Current Drug Delivery, vol.13, no.3, pp.418-423, 2016 (SCI-Expanded) identifier identifier identifier

  • Publication Type: Article / Review
  • Volume: 13 Issue: 3
  • Publication Date: 2016
  • Doi Number: 10.2174/1567201813666151123103354
  • Journal Name: Current Drug Delivery
  • Journal Indexes: Science Citation Index Expanded (SCI-EXPANDED), Scopus
  • Page Numbers: pp.418-423
  • Keywords: Antioxidants, Beta-adrenoceptors, calcium-homeostasis, cardiac ryanodine receptors, confocal microscopy, diabetes, heart-function, oxidative stress, BETA-ADRENERGIC-RECEPTORS, OXIDATIVE STRESS, HEART-FAILURE, CARDIAC DYSFUNCTION, RYANODINE RECEPTOR, HYPERGLYCEMIA, BLOCKERS, RELEASE, PROTEIN, BETA-2-ADRENOCEPTORS
  • Lokman Hekim University Affiliated: No


© 2016 Bentham Science Publishers.Cellular signaling associated with cardiac β-adrenergic receptors (β-AR) is composed of coupled mechanism among β1-/β2-AR and Gs proteins with contribution of constitutive β3-AR coupling to Gi proteins. However, down-regulation of β-ARs in the heart under pathological conditions is mediated with a signaling G proteins-included mechanism.

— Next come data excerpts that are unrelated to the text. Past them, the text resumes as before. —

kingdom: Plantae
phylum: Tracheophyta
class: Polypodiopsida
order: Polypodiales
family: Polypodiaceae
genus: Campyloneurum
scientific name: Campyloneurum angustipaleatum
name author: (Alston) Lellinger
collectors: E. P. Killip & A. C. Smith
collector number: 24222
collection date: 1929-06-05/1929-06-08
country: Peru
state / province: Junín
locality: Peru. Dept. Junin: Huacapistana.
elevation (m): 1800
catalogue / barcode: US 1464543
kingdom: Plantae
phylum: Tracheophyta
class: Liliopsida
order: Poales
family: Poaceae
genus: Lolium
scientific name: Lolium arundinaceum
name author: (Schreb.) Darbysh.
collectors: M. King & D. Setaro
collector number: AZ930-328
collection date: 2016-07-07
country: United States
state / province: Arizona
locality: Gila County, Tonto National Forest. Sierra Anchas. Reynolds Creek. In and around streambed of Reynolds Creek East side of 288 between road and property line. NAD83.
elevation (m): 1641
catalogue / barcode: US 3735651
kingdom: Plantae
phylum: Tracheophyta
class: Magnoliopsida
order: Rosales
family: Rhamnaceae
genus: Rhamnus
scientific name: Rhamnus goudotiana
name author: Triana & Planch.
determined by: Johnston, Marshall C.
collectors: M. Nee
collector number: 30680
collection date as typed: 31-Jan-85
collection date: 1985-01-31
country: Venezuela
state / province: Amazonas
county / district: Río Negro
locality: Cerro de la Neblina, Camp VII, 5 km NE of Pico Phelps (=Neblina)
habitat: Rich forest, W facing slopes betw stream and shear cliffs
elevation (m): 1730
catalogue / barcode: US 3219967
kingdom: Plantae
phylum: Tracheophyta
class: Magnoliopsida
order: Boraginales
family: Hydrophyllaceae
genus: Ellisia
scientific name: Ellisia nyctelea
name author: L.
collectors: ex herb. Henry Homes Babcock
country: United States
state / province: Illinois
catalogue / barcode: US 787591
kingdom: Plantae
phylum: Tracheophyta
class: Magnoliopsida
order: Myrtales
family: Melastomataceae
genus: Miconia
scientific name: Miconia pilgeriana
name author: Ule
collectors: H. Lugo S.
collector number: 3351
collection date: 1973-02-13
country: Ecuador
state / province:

Additionally, there are serious conflicting data on this field in literature yet. Although some of these conflictions are generally related with either experimental protocols for different approaches or different animal models. To treat cardiovascular disorders, generally, various types of β-blockers are used while their action mechanisms are not fully known yet. Furthermore, although β-blockers are generally used to block the activated β-ARs, they can be used to scavenge free radicals under oxidative stress. Studies, in whole-system, organ or cellular levels, showed that some β-blockers, including timolol, have protective-actions against increased oxidative stress in diseased heart via ROSscavenging. Additionally, it has been mentioned that some β-blockers nicely prevented the development of heart failure in both experimental and clinical studies by restoring sarcoplasmic reticulum (SR) Ca2+ release channels, RyR2. Since diabetic cardiomyopathy is recognized due to its diminished responsiveness to β1-AR agonist stimulation in the heart with an up-regulation of β3-AR, inducing a strong negative inotropic effect on left ventricular function, it has been shown that treatment of streptozotocin-diabetic rats with timolol provided a marked cardio-protection. Importantly, it has been also documented that timolol treatment-dependent cardio-protection in diabetic rats includes basically prevention of RyR2- hyperphosphorylation, which, in turn, block Ca2+-leakage from SR via scavenging oxidative agents to control redox-state of cardiomyocytes. This action of timolol in diabetic heart is very similar to other known antioxidants, such as N-acetylcysteine or selenium compounds. In this review article, antioxidant-like action of timolol in diabetic cardiomyopathy was summarized in way of comparison with the benefits obtained with other antioxidants in the similar animal model.